Legacy Configuration¶
Old Approach¶
The SanitizedProseEditorField is a legacy class that automatically enables
sanitization but uses a broad sanitization approach that allows most HTML elements.
While secure from XSS, it’s not tailored to your specific extensions:
from django_prose_editor.sanitized import SanitizedProseEditorField
description = SanitizedProseEditorField() # Not recommended
Instead, it’s strongly recommended to use the extension-aware sanitization approach:
from django_prose_editor.fields import ProseEditorField
description = ProseEditorField(
extensions={"Bold": True, "Italic": True, "Link": True},
sanitize=True # Uses sanitization rules specific to these extensions
)
This provides better security by only allowing the specific HTML elements and attributes needed by your enabled extensions.
You can also pass your own callable receiving and returning HTML
using the sanitize keyword argument if you need custom sanitization logic.
Simple Customization with Config (Deprecated)¶
For basic customization, you can use the config parameter to specify which
extensions should be enabled.
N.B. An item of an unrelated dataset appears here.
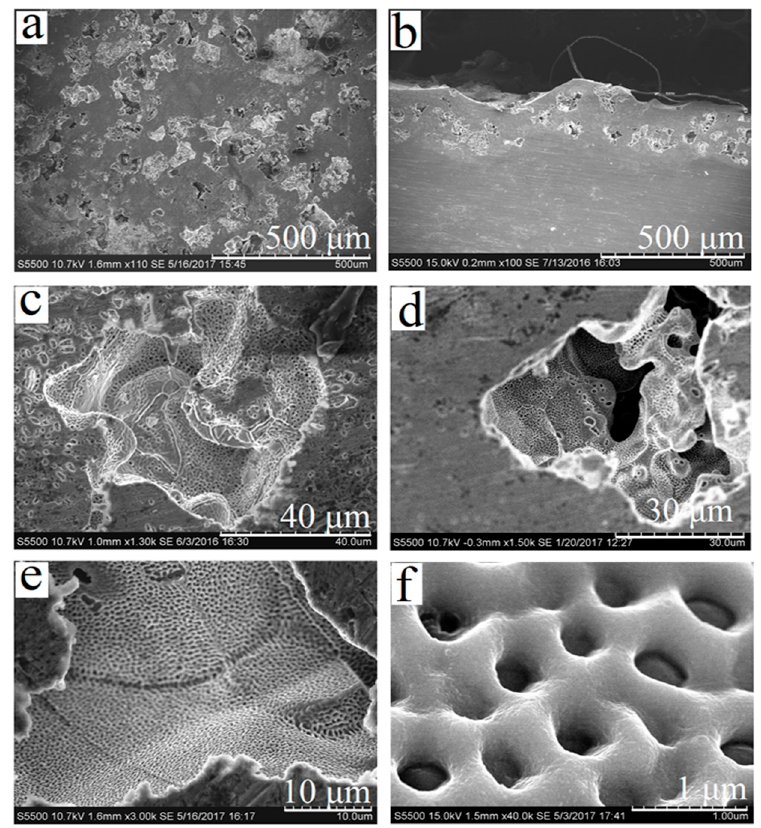
Figure 1. Porous surface of titanium samples after laser glazing with TiC powder (80 / 100 µ m fraction) and etching with nitric acid: ( a ) surface appearance of sample (110 × ); ( b ) cross-section of sample (100 × ); ( c , d ) individual pores (1300 × and 1500 × , respectively); ( e , f ) inner surface of pores (3000 × and 40,000 × , respectively).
This was the only available way to configure the
prose editor up to version 0.9. It’s now deprecated because using the
extensions mechanism documented above is much more powerful, integrated and
secure.
This legacy approach doesn’t support sanitization at all.
from django_prose_editor.fields import ProseEditorField
class Article(models.Model):
content = ProseEditorField(
config={
"types": [
"Bold", "Italic", "Strike", "BulletList", "OrderedList",
"HorizontalRule", "Link",
],
"history": True,
"html": True,
"typographic": True,
}
)
All extension names now use the Tiptap names (e.g., Bold, Italic,
BulletList, HorizontalRule). For backward compatibility, the following legacy
ProseMirror-style names are still supported:
Legacy node names:
bullet_list→BulletList,ordered_list→OrderedList,horizontal_rule→HorizontalRuleLegacy mark names:
strong→Bold,em→Italic,strikethrough→Strike,sub→Subscript,sup→Superscript,link→Link
Note that when using the legacy format, lists and tables automatically include the extensions they depend on.